====== Text segment ======

Comment 31 Rafael Linux User 2018-08-21 08:51:38 UTC
And, as I said, the problem because I opened this bug still exist. Do anyone have a database with +300.000 photos to confirm this issue?
Comment 32 Jens 2018-08-21 11:05:31 UTC
No, but to reproduce you could write a script to hardlink a single photo 300.000 times, and then point a new fresh digikam installation (e.g. a separate user account) to this folder structure.

If you have such a script, I will be happy to test it on my hardware.
Comment 33 Rafael Linux User 2018-08-21 13:32:17 UTC
I did the script. I'm not sure about this "plain" and homogeneous source of photos (all are equal, folder names are not complex, there are no nested folders ... too simple) will do the trick, but we can try and I appreciate your help.
First you need, is a jpg photo named "photo.jpg" in the same folder that the script. Then, you can execute (previously, you should make it executable) the file. It will create 390.000 hardlinks. This hardlink grouped in 65000 links, are linked to 6 photos copied from your first one in each 6 folder. Each folder will have finally 65.000 hardlinks.

Now I'll try to attach the link. If that doesn't work, I'll copy here the script.
Comment 34 Rafael Linux User 2018-08-21 13:44:00 UTC
Created attachment 114531 [details]
Bash script to create 390k hardlinks

The script will create 6 folders each one with 65k hardlinks to one copy of photo.jpg copied to each folder.

Requirements: 
- A jpg file renamed to "photo.jpg"
- The script in the same folder
Comment 35 Jens 2018-08-22 22:36:18 UTC
Didn't work at first, but after changing {1..65000} to $(seq -w 1 65000), it worked fine.

First startup with initial scanning of folders was done in ~10 seconds.
Scanning of images - after startup - with progress bar at the bottom of the main Digikam window progressed with ~100 images per second, as I could see in the console where I started the Digikam appimge.

Scanning slowed down until at "FolderB", so after roughly 65000 images, it took 0.5s per image (!) - so I won't finish scanning all 300'000 images today. Will keep you updated.
Comment 36 Maik Qualmann 2018-08-23 06:04:36 UTC
The problem with this test is that all images are the same. DigiKam recognizes identical images in the database, which means that the number of duplicate images is constantly increasing and the database returns a larger search result for each new image. In addition, even with such an amount of images, these should be spread over 500-1000 albums, so that it is realistic.

Maik
Comment 37 caulier.gilles 2018-08-23 06:43:13 UTC
The scan process in DK is divided in 2 parts which are bottlenecks:

1/ scan of albums in recursive mode without contents inside. This populate few database tables.
2/ scan album contents listed in DB. This include all files registered in mimetype to support (photo and video). Other tables in database are populated.

Depending of collection sizes, both can take a while, but 2/ is always the most important.

1/ can be certainly parallelized, but in fact all is serialized in database. Even if we use multicore here to list directory, the gain will be minor.

====== Available data ======

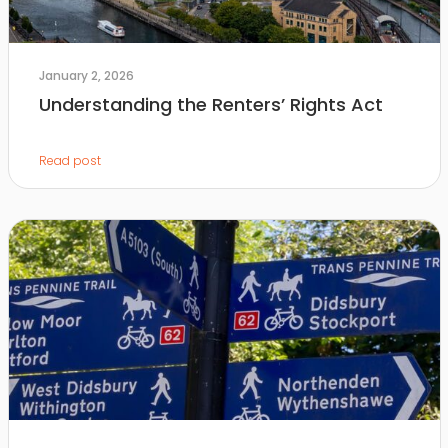
January 2, 2026
Understanding the Renters’ Rights Act
Read post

======

▶ **Set of tasks**:
1) Who posts comments in the digiKam bug thread? List each name once.
2) Write what comes next in the digiKam bug thread, picking up after its last sentence.

▶ **Outputs by task**:
1) Rafael Linux User, Jens, Maik Qualmann, caulier.gilles

2)
2/ can be parallelized. The most import component used to populated the database with items properties is Exiv2 for photo, and ffmpeg for video.

Even if Exiv2 support multicore, Exiv2 use memory and is not optimum. If an improvement must be done it's here. So it's an UPSTREAM problem, already reported to Exiv2 team, but i never seen an improvements in this area.

In all cases, if we parallelize metadata parsing, the database serialization will limit the gain, excepted if the registration of items in database is done by chuncks of items, and not one by one.

And even if we chunck registration of items, i'm not sure if the gain will be visible with SQlite. Certainly it will be better with Mysql/Mariadb, especially with a remote server.

VoilĂ  for few explainations of DK DB scannner.
 
To resume, as Maik said, the one image linked plenty of time is not a valid test. The only parts which can be tested like this is 1/

Gilles Caulier
Comment 38 caulier.gilles 2018-08-23 06:46:06 UTC
The 99% of CPU is probably the auto-completion from album filter on bottom of tree-view.

This problem have been already reported in bugzilla, few code fixed by Maik, but, internally, algorithm from Qt5 are used and the complexity is so far to be perfect.

Perhaps this problem is fixed with more recent Qt5 implementation. AppImage bundle use Qt5.9.6 LTS, not the last one Qt 5.11.1.

Maik, if you have more details on this parts...

Gilles Caulier
Comment 39 Rafael Linux User 2018-08-24 07:50:44 UTC
(In reply to Jens from comment #35)
> Didn't work at first, but after changing {1..65000} to $(seq -w 1 65000), it
> worked fine.
> 
> First startup with initial scanning of folders was done in ~10 seconds.
> Scanning of images - after startup - with progress bar at the bottom of the
> main Digikam window progressed with ~100 images per second, as I could see
> in the console where I started the Digikam appimge.
> 
> Scanning slowed down until at "FolderB", so after roughly 65000 images, it
> took 0.5s per image (!) - so I won't finish scanning all 300'000 images
> today. Will keep you updated.

For me (in bash of OpenSUSE) that parameter for the loop worked. What's your o.s.?

Anyway, I did (better, I'm doing) the test, but after more than 28h, it didn't finish. There is no delay if I close and launch again Digikam, but today it only have (I guess) scanned completely "FolderA" and "FolderB", half of "FolderC" (29029 files) and 1580 files of "FolderD". "FolderF" is not showed. Doesn't appear (but it exist in Dolphin). But the worst is that Digikam doesn't show any album content (no thumbails) despite it's showing the images counter at the end of each album. Meanwhile, Digikam is taking one CPU core to 100%.

What about your experiencie, Jen?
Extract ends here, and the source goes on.